My most memorable Christmas came in 1955. With the arrival of what I came to call “our Korean Christmas gift.” My little sister wasn’t wrapped in shining paper. Or anything bright and colorful. She came on a jet plane. First to California. Dressed in one of those old-fashioned, paper-thin baby dresses that were common dress for summer infantwear back then. It would have been sized “3 months” if there had been an American manufacturer involved. For Lydia, though almost 15 months old, weighed 14 pounds. She could not even turn over!

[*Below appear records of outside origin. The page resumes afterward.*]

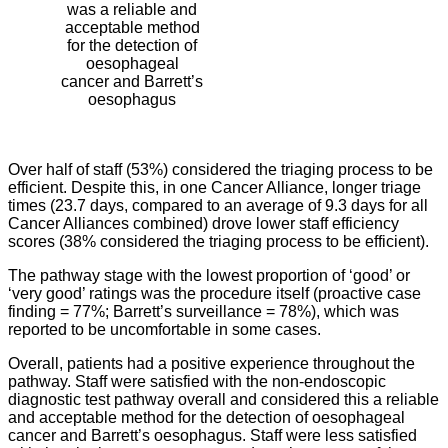
was a reliable and
acceptable method
for the detection of
oesophageal
cancer and Barrett’s
oesophagus
Over half of staff (53%) considered the triaging process to be
efficient. Despite this, in one Cancer Alliance, longer triage
times (23.7 days, compared to an average of 9.3 days for all
Cancer Alliances combined) drove lower staff efficiency
scores (38% considered the triaging process to be efficient).
The pathway stage with the lowest proportion of ‘good’ or
‘very good’ ratings was the procedure itself (proactive case
finding = 77%; Barrett’s surveillance = 78%), which was
reported to be uncomfortable in some cases.
Overall, patients had a positive experience throughout the
pathway. Staff were satisfied with the non-endoscopic
diagnostic test pathway overall and considered this a reliable
and acceptable method for the detection of oesophageal
cancer and Barrett’s oesophagus. Staff were less satisfied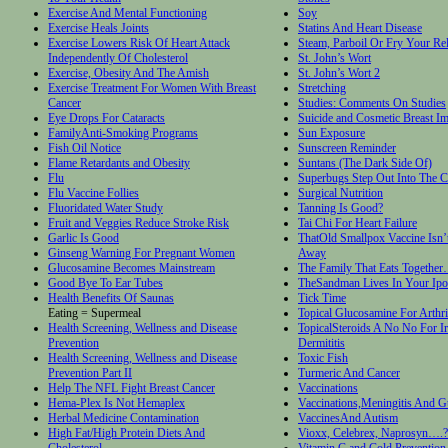
Exercise And Mental Functioning
Soy
Exercise Heals Joints
Statins And Heart Disease
Exercise Lowers Risk Of Heart Attack
Steam, Parboil Or Fry Your Rel
Independently Of Cholesterol
St. John’s Wort
Exercise, Obesity And The Amish
St. John’s Wort 2
Exercise Treatment For Women With Breast
Stretching
Cancer
Studies: Comments On Studies
Eye Drops For Cataracts
Suicide and Cosmetic Breast Im
FamilyAnti-Smoking Programs
Sun Exposure
Fish Oil Notice
Sunscreen Reminder
Flame Retardants and Obesity
Suntans (The Dark Side Of)
Flu
Superbugs Step Out Into The 
Flu Vaccine Follies
Surgical Nutrition
Fluoridated Water Study
Tanning Is Good?
Fruit and Veggies Reduce Stroke Risk
Tai Chi For Heart Failure
Garlic Is Good
ThatOld Smallpox Vaccine Isn’
Ginseng Warning For Pregnant Women
Away
Glucosamine Becomes Mainstream
The Family That Eats Together
Good Bye To Ear Tubes
TheSandman Lives In Your Ip
Health Benefits Of Saunas
Tick Time
Eating = Supermeal
Topical Glucosamine For Arthri
Health Screening, Wellness and Disease
TopicalSteroids A No No For Ir
Prevention
Dermititis
Health Screening, Wellness and Disease
Toxic Fish
Prevention Part II
Turmeric And Cancer
Help The NFL Fight Breast Cancer
Vaccinations
Hema-Plex Is Not Hemaplex
Vaccinations,Meningitis And Gu
Herbal Medicine Contamination
VaccinesAnd Autism
High Fat/High Protein Diets And
Vioxx, Celebrex, Naprosyn….?
Cholesterol
Vitamin C and Cold Prevention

It was the dead of winter with beautiful snowflakes falling to decorate the evening when a stewardess walked across the runway carrying this vulnerable baby who had been placed, just the day before, in a sturdy box just large enough for them to call “a bed” and loaded along with scores of other infants and toddlers on a plane without seats. These children were known as “war orphans” because so many of them were fathered by American soldiers who had abandoned their convenient lovers, leaving them and their children destitute and treated like trash, once the war was over.

Somehow my parents had been forewarned that they needed to send an extra change of clothes, something warm, along with a heavier blanket for her arrival. And so she came on a snowy night. With no instructions. To families who knew nothing about the culture and didn’t know the importance of many things that we know now (and are still trying to learn) about caring for such children who come from afar. The thought that they might have a child so fragile that she could die the day she arrived--that was something that apparently never entered my parents’ minds. Nor the agency’s. These children were desperate, and their new parents held high aspirations with little understanding of the issues or challenges ahead.

My mother wrote last week that December 17 always seems like Lydia’s birthday. It was a new beginning for all of us. For this dear child, who would never be able to reconstruct her past as much as she’d like, never be able to find her biological mother, nor the father who tossed her aside for whatever reason and with whatever feelings he might have experienced, this woman who now wonders  how she possibly coped in an orphanage where the kids were forced to live on rice water, it was time to catch up on a lot of things.

I sent her a little Christmas angel this year, with a note telling her that she has so many times been, for me, like an angel in my life. One who came as such a blessing, to a family that had very, very little left to share materially. Yet, paradoxically, we had everything we wanted!